– До Мемориальной больницы, пожалуйста, – выдыхаю я, садясь ближе к передней двери.
– Третья остановка, – отвечает водитель, не глядя на меня, и я киваю, сжимая телефон в руках.
Автобус трогается, и меня слегка покачивает на ухабах. Дыхание тяжёлое, сердце стучит так, будто пытается вырваться из груди. Я хочу написать кому-то, но кому? Софи уехала, а больше… Никого нет. Я одна.
Когда автобус останавливается у нужного здания, я тут же спрыгиваю вниз, даже не оглядываясь. Больница выглядит угрожающе огромной. Вывески отражаются в стеклянных дверях, а раскалённый тротуар испускает горячие волны, словно дыша жаром. Свет больницы кажется почти стерильным, холодным. Он слепит глаза, но не даёт ощущения безопасности – скорее, напоминает о строгом порядке и неизбежности того, что ждёт внутри. У меня перехватывает дыхание, и на мгновение я чувствую, как холод пробирается под кожу, сковывая движения.
Я глубоко вдыхаю и захожу внутрь. Запах антисептика тут же бьёт в нос, и я невольно мну пальцами футболку. Пол из гладкого кафеля отражает холодный свет ламп. На стойке регистрации сидит женщина в голубом скраббе, уставившись в монитор.
– Пр-простите… – мой голос звучит хрипло, срываясь на первом слове. Женщина поднимает глаза, слегка хмурится, явно замечая моё волнение. Она смотрит на меня оценивающе – то ли с профессиональной сдержанностью, то ли с лёгким сочувствием.
– Меня зовут Лилиан Холлоуэй, мою бабушку, миссис Холлоуэй, привезли сюда на скорой. Пожалуйста, скажите, как она?
Женщина переводит взгляд с экрана на меня, мельком оценивая мои дрожащие руки, нервную позу.
– Какое полное имя пациентки? – спрашивает она спокойным, отстранённым тоном.
– Элеонор Холлоуэй, – я облизываю пересохшие губы.
Она что-то вводит в систему, а я стискиваю кулаки, стараясь удержаться от нервного постукивания ногой. Спустя несколько секунд она поднимает взгляд.
– Миссис Холлоуэй сейчас в кардиологическом отделении на третьем этаже. Её состояние стабилизировали, но врач пока не даёт комментариев.

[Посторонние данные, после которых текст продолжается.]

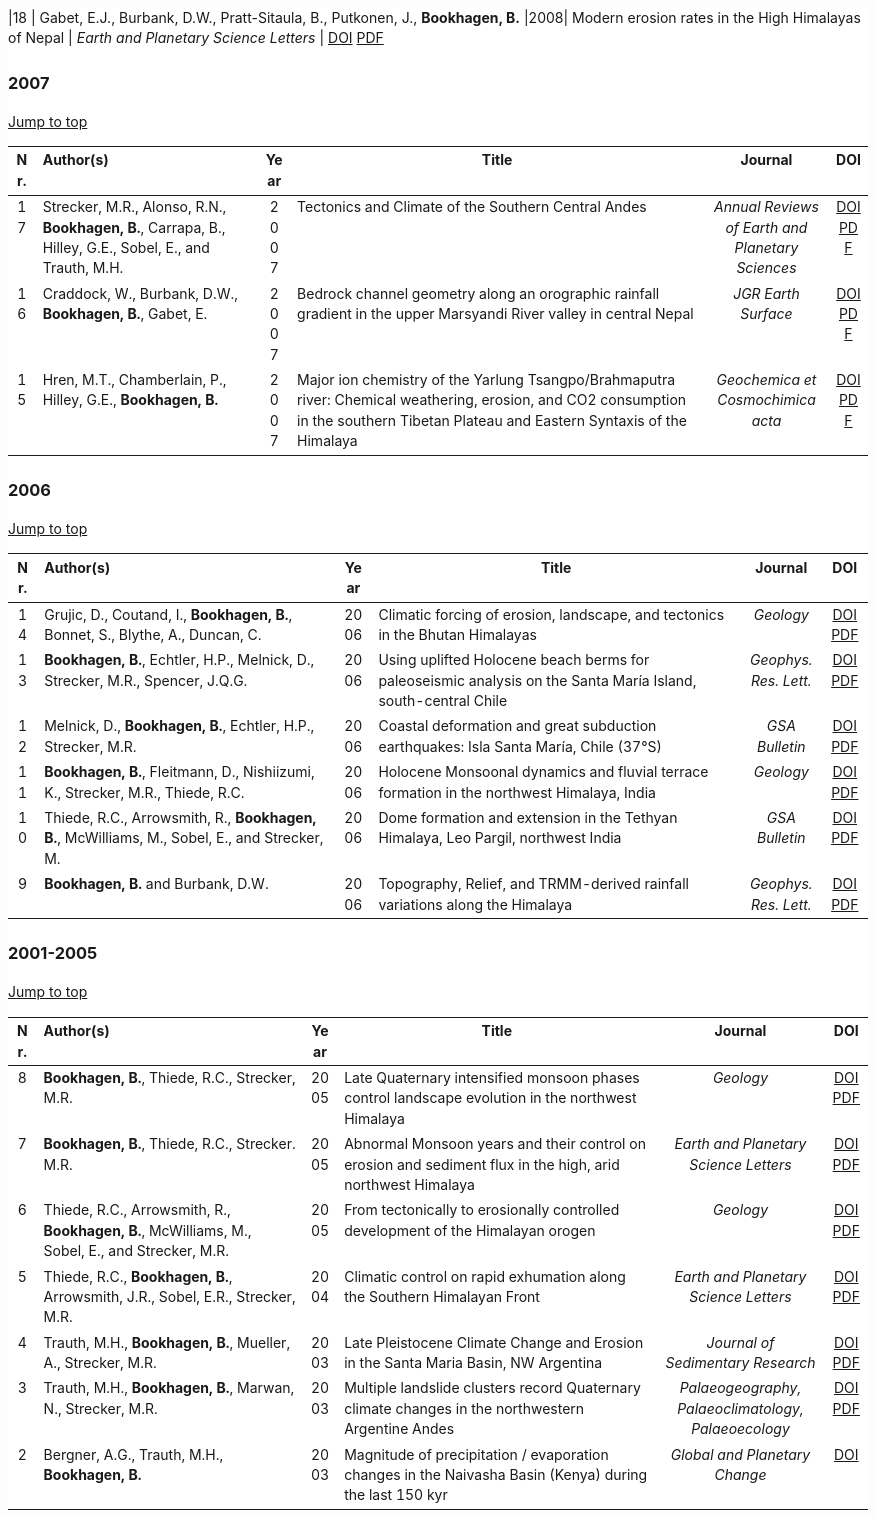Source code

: |18 | Gabet, E.J., Burbank, D.W., Pratt-Sitaula, B., Putkonen, J., **Bookhagen, B.** |2008| Modern erosion rates in the High Himalayas of Nepal | *Earth and Planetary Science Letters* | [DOI](https://doi.org/10.1016/j.epsl.2007.11.059) [PDF](http://bodobookhagen.github.io/pdf/gabet08_modern_erosion_himalaya.pdf)

### 2007
[Jump to top](#top)

| Nr. | Author(s) | Year | Title | Journal | DOI |
|:---:|:----------|:----:|-------|:---------:|:---:|
|17 | Strecker, M.R., Alonso, R.N., **Bookhagen, B.**, Carrapa, B., Hilley, G.E., Sobel, E., and Trauth, M.H. |2007| Tectonics and Climate of the Southern Central Andes | *Annual Reviews of Earth and Planetary Sciences* | [DOI](https://doi.org/10.1146/annurev.earth.35.031306.140158)  [PDF](http://bodobookhagen.github.io/pdf/strecker07_tectonics_climate_andes.pdf)
|16 | Craddock, W., Burbank, D.W., **Bookhagen, B.**, Gabet, E. |2007| Bedrock channel geometry along an orographic rainfall gradient in the upper Marsyandi River valley in central Nepal | *JGR Earth Surface* | [DOI](https://doi.org/10.1029/2006JF000589) [PDF](http://bodobookhagen.github.io/pdf/craddock07_bedrock_channel_geometry_nepal.pdf)
|15 | Hren, M.T., Chamberlain, P., Hilley, G.E., **Bookhagen, B.** |2007| Major ion chemistry of the Yarlung Tsangpo/Brahmaputra river: Chemical weathering, erosion, and CO2 consumption in the southern Tibetan Plateau and Eastern Syntaxis of the Himalaya | *Geochemica et Cosmochimica acta* | [DOI](https://doi.org/10.1016/j.gca.2007.03.021) [PDF](http://bodobookhagen.github.io/pdf/hren07_ion_chemistry_tsangpo.pdf)

### 2006
[Jump to top](#top)

| Nr. | Author(s) | Year | Title | Journal | DOI |
|:---:|:----------|:----:|-------|:---------:|:---:|
|14 | Grujic, D., Coutand, I., **Bookhagen, B.**, Bonnet, S., Blythe, A., Duncan, C. |2006| Climatic forcing of erosion, landscape, and tectonics in the Bhutan Himalayas | *Geology* | [DOI](https://doi.org/10.1130/G22648.1) [PDF](http://bodobookhagen.github.io/pdf/grujic06_climate_bhutan.pdf)
|13 | **Bookhagen, B.**, Echtler, H.P., Melnick, D., Strecker, M.R., Spencer, J.Q.G. |2006| Using uplifted Holocene beach berms for paleoseismic analysis on the Santa María Island, south-central Chile| *Geophys. Res. Lett.* | [DOI](https://doi.org/10.1029/2006GL026734)  [PDF](http://bodobookhagen.github.io/pdf/bookhagen06_smisland_chile.pdf)
|12 | Melnick, D., **Bookhagen, B.**, Echtler, H.P., Strecker, M.R. |2006| Coastal deformation and great subduction earthquakes: Isla Santa María, Chile (37°S) | *GSA Bulletin* | [DOI](https://doi.org/10.1130/B25865.1) [PDF](http://bodobookhagen.github.io/pdf/melnick06_coastal_deformation_ism.pdf)
|11 | **Bookhagen, B.**, Fleitmann, D., Nishiizumi, K., Strecker, M.R., Thiede, R.C. |2006| Holocene Monsoonal dynamics and fluvial terrace formation in the northwest Himalaya, India | *Geology* | [DOI](https://doi.org/10.1130/G22698.1) [PDF](http://bodobookhagen.github.io/pdf/bookhagen06_holocene_monsoon_terraces.pdf)
|10 | Thiede, R.C., Arrowsmith, R., **Bookhagen, B.**, McWilliams, M., Sobel, E., and Strecker, M. |2006| Dome formation and extension in the Tethyan Himalaya, Leo Pargil, northwest India | *GSA Bulletin*| [DOI](https://doi.org/10.1130/B25872.1) [PDF](http://bodobookhagen.github.io/pdf/thiede06_leo_pargil_dome.pdf)
|9 | **Bookhagen, B.** and Burbank, D.W. |2006| Topography, Relief, and TRMM-derived rainfall variations along the Himalaya | *Geophys. Res. Lett.* | [DOI](https://doi.org/10.1029/2006GL026037) [PDF](http://bodobookhagen.github.io/pdf/bookhagen06_trmm_himalaya.pdf)

### 2001-2005
[Jump to top](#top)

| Nr. | Author(s) | Year | Title | Journal | DOI |
|:---:|:----------|:----:|-------|:---------:|:---:|
|8 | **Bookhagen, B.**, Thiede, R.C., Strecker, M.R. |2005| Late Quaternary intensified monsoon phases control landscape evolution in the northwest Himalaya | *Geology* | [DOI](https://doi.org/10.1130/G20982.1) [PDF](http://bodobookhagen.github.io/pdf/bookhagen05_IMPs_nw_himalaya.pdf)
|7 | **Bookhagen, B.**, Thiede, R.C., Strecker. M.R. |2005| Abnormal Monsoon years and their control on erosion and sediment flux in the high, arid northwest Himalaya| *Earth and Planetary Science Letters* | [DOI](https://doi.org/10.1016/j.epsl.2004.11.014) [PDF](http://bodobookhagen.github.io/pdf/bookhagen05_amy_nw_himalaya.pdf)
|6 | Thiede, R.C., Arrowsmith, R., **Bookhagen, B.**, McWilliams, M., Sobel, E., and Strecker, M.R. |2005| From tectonically to erosionally controlled development of the Himalayan orogen | *Geology* | [DOI](https://doi.org/10.1130/G21483AR.1) [PDF](http://bodobookhagen.github.io/pdf/Thiede05_sutllej_tectonic_erosion.pdf)
|5 | Thiede, R.C., **Bookhagen, B.**, Arrowsmith, J.R., Sobel, E.R., Strecker, M.R. |2004| Climatic control on rapid exhumation along the Southern Himalayan Front | *Earth and Planetary Science Letters* | [DOI](https://doi.org/10.1016/j.epsl.2004.03.015) [PDF](http://bodobookhagen.github.io/pdf/thiede04_climate_control_exhumation.pdf)
|4 | Trauth, M.H., **Bookhagen, B.**, Mueller, A., Strecker, M.R. |2003| Late Pleistocene Climate Change and Erosion in the Santa Maria Basin, NW Argentina | *Journal of Sedimentary Research* | [DOI](https://doi.org/10.1306/061702730082) [PDF](http://bodobookhagen.github.io/pdf/trauth03_smb_erosion.pdf)
|3 | Trauth, M.H., **Bookhagen, B.**, Marwan, N., Strecker, M.R. |2003| Multiple landslide clusters record Quaternary climate changes in the northwestern Argentine Andes | *Palaeogeography, Palaeoclimatology, Palaeoecology* | [DOI](https://doi.org/10.1016/S0031-0182(03)00273-6) [PDF](http://bodobookhagen.github.io/pdf/trauth03_landslide_clusters.pdf)
|2 | Bergner, A.G., Trauth, M.H., **Bookhagen, B.** |2003| Magnitude of precipitation / evaporation changes in the Naivasha Basin (Kenya) during the last 150 kyr | *Global and Planetary Change* | [DOI]()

– Могу я её увидеть? – спрашиваю я.
– Сейчас послеобеденное время, но… – она замечает, как я напряжённо сглатываю. – Думаю, вас могут пустить ненадолго. Пройдите к лифтам, третий этаж, налево по коридору. Палата 346.
– Спасибо! – я тут же бросаюсь в сторону лифта, чувствуя, как бешено колотится сердце.
Лифт открывается, и я нажимаю кнопку, стиснув кулаки. Металлическая поверхность холодит палец, будто возвращая меня в реальность. Кабина тихо гудит, двери закрываются с коротким механическим щелчком. Я слышу, как мотор начинает работать, и чувствую лёгкое покачивание, когда лифт трогается вверх. В голове роится миллион мыслей, но одна перекрывает всё: «Бабушка жива».
Когда двери разъезжаются, я влетаю в коридор, считая комнаты, пока не нахожу нужную. В глубине палаты, окружённая приборами, лежит бабушка. Она выглядит такой маленькой и хрупкой среди всей этой аппаратуры. Я подхожу к кровати, хватаю её за руку.
– Ба, я здесь… – шепчу я, и слёзы тут же подступают к глазам.
Её веки чуть дрожат, губы едва заметно шевелятся, но глаза остаются закрытыми. Дыхание медленное, слабое, но ровное. Я стискиваю её ладонь в своей, ощущая хрупкость её пальцев.
– Ты справишься, Элеонор… Я с тобой.
Сажусь у кровати бабушки, сжимая её руку в своей. Её кожа кажется слишком холодной, как фарфоровая чашка, а пальцы – хрупкими. Машины вокруг неё тихо гудят, мерцают зелёные и синие индикаторы. Прислушиваюсь к ровному писку кардиомонитора, который отслеживает каждый удар её сердца, и этот звук кажется мне единственным, что ещё связывает её с этим миром.